● **To do**
Pick out every line of the listing that contains the word "anglosaxon", treating uppercase and lowercase as different, and copy each of those lines.

● **Dataset extract**
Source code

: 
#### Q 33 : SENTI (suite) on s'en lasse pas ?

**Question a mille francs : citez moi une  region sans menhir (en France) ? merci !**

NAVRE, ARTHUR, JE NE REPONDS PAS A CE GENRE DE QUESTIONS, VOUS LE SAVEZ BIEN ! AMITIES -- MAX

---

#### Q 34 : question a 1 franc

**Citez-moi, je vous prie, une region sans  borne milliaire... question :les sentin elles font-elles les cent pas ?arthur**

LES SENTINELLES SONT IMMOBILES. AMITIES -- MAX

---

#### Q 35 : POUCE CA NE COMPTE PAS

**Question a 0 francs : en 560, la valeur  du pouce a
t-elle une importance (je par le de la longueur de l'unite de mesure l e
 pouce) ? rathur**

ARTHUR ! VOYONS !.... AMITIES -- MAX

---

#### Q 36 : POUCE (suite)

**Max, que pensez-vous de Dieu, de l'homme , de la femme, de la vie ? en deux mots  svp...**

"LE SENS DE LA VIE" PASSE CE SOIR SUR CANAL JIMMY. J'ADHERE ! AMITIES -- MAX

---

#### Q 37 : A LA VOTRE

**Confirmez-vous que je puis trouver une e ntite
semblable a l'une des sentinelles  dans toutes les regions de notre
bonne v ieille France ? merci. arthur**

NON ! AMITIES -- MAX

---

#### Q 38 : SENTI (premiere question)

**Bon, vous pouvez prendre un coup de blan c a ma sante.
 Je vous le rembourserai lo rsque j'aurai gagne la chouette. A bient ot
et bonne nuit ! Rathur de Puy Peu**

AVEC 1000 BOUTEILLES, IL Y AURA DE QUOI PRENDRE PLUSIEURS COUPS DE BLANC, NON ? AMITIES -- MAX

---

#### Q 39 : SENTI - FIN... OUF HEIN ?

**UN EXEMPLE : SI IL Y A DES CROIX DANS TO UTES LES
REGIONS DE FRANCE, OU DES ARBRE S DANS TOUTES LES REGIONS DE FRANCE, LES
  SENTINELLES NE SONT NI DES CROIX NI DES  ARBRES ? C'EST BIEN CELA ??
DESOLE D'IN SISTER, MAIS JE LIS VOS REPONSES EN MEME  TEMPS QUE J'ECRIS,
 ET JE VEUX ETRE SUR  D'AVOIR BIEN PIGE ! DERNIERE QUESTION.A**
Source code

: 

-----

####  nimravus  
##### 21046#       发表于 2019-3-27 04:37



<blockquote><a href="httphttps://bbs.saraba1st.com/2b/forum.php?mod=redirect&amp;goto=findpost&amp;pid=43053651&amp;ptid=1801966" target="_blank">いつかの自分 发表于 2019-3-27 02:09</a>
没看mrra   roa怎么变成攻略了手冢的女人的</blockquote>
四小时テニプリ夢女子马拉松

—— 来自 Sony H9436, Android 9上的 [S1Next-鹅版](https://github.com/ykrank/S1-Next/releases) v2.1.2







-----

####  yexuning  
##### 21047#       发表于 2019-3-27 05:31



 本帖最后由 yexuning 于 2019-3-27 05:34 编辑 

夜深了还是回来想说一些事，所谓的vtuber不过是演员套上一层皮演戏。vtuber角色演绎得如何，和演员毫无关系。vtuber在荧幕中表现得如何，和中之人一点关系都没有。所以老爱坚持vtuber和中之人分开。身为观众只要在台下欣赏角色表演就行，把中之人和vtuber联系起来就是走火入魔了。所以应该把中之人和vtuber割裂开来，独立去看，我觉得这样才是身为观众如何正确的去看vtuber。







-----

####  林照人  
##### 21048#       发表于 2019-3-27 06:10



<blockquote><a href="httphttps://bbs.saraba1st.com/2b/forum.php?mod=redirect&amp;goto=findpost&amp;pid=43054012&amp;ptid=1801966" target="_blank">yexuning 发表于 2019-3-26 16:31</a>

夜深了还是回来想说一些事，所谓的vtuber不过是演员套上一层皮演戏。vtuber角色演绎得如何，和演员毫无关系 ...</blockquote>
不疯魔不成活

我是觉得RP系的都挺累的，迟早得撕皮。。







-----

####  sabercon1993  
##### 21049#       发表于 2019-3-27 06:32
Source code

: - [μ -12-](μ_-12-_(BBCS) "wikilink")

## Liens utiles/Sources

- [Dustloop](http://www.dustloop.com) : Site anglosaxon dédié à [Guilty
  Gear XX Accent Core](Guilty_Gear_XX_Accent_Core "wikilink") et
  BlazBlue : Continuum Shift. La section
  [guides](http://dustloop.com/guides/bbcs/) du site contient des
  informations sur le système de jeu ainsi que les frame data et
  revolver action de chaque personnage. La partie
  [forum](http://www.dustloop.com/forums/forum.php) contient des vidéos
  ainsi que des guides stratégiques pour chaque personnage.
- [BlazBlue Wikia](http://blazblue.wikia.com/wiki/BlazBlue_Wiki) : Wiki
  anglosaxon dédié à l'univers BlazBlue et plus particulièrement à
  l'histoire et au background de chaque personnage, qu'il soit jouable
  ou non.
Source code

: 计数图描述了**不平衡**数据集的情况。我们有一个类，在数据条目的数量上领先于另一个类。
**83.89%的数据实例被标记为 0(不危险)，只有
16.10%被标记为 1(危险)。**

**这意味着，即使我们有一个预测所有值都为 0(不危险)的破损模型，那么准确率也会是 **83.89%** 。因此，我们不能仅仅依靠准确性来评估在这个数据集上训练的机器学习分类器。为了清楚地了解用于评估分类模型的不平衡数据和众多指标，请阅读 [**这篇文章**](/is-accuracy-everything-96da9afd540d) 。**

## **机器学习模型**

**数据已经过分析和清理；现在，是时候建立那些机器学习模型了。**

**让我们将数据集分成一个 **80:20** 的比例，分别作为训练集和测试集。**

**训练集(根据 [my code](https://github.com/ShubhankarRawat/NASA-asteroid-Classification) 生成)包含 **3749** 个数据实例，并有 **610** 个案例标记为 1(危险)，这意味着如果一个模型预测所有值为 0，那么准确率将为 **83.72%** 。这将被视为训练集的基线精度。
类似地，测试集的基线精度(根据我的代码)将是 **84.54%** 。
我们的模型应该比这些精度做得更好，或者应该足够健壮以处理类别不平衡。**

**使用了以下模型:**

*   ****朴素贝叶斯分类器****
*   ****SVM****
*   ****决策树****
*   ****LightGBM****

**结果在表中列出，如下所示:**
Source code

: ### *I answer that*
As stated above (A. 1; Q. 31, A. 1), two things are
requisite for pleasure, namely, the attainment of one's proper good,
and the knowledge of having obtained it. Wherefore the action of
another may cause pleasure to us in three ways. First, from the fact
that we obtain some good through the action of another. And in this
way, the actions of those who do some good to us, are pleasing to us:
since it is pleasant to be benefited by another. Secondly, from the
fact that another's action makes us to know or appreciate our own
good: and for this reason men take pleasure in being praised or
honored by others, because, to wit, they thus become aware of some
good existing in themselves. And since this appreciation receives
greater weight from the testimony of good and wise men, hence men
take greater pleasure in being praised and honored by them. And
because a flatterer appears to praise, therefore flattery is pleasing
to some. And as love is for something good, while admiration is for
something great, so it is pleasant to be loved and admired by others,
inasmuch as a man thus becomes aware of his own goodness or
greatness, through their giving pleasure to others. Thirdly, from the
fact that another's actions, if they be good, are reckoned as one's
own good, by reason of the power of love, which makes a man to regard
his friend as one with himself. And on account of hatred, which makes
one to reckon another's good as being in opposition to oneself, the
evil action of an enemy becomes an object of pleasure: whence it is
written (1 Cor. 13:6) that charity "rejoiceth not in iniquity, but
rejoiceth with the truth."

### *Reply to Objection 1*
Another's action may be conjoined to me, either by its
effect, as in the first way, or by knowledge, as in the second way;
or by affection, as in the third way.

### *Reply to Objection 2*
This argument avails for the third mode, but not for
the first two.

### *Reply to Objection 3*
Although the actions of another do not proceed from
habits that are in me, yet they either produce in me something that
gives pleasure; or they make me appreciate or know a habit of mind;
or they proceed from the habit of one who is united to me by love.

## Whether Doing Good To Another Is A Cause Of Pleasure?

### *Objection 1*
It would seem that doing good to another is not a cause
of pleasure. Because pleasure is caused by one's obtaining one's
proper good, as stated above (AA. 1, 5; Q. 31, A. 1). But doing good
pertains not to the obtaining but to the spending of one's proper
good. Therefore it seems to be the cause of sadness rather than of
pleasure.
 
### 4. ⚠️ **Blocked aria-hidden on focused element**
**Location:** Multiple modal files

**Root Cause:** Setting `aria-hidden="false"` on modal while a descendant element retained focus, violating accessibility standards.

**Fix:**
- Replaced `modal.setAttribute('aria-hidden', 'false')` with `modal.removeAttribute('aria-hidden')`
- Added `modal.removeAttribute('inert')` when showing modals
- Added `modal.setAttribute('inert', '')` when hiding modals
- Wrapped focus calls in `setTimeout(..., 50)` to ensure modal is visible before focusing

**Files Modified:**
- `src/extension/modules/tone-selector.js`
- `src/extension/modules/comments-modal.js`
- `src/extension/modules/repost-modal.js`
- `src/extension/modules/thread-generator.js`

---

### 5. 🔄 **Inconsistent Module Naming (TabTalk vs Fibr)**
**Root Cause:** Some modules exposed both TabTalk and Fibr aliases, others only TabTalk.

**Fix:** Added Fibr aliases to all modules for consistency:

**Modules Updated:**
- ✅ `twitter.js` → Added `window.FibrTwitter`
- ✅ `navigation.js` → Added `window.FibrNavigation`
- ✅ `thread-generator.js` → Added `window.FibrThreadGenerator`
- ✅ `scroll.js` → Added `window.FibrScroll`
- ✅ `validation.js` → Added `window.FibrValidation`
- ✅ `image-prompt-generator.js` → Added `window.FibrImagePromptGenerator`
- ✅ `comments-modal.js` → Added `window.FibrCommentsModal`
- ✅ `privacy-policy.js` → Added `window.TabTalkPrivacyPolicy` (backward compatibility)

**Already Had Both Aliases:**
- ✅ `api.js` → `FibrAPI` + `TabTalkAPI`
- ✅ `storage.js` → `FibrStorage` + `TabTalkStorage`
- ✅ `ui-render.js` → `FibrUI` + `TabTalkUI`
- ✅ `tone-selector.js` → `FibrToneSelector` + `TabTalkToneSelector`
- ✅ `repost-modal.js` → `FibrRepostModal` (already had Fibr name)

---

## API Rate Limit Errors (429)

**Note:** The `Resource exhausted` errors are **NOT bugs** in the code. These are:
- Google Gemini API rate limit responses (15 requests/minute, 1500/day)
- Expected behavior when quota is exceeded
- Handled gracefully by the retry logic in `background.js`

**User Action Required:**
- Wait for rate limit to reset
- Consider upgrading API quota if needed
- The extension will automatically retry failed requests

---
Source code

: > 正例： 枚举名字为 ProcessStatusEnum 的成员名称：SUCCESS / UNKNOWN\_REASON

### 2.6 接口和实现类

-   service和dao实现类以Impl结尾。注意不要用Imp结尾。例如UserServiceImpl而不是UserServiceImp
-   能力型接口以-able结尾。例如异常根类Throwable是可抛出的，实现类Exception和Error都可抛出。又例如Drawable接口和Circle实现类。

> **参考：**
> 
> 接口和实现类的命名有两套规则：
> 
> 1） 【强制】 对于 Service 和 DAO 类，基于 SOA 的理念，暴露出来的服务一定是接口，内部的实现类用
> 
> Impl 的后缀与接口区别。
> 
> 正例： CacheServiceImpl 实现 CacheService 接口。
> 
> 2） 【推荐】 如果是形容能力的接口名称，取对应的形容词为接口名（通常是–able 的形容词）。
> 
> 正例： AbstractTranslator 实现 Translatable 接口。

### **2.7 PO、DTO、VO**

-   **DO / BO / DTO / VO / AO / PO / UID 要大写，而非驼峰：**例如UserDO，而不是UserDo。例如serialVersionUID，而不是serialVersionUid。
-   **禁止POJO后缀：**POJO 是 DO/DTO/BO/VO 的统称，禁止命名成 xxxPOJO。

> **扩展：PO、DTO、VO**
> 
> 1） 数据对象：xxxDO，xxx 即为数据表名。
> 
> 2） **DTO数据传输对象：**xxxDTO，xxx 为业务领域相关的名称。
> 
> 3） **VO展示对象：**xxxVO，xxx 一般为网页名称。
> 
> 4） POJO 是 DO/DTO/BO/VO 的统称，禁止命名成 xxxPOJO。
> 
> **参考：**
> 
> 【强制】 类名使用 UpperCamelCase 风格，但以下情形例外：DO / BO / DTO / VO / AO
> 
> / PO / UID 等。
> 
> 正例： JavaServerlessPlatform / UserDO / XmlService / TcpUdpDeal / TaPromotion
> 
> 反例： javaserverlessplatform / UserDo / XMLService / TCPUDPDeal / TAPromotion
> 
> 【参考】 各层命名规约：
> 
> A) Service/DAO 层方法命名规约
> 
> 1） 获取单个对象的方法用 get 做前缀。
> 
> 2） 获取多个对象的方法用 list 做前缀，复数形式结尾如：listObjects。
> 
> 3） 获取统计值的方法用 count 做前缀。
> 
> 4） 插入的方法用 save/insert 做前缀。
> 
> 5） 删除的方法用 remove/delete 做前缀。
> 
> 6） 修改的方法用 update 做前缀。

● **Finished task**
- [Dustloop](http://www.dustloop.com) : Site anglosaxon dédié à [Guilty
  anglosaxon dédié à l'univers BlazBlue et plus particulièrement à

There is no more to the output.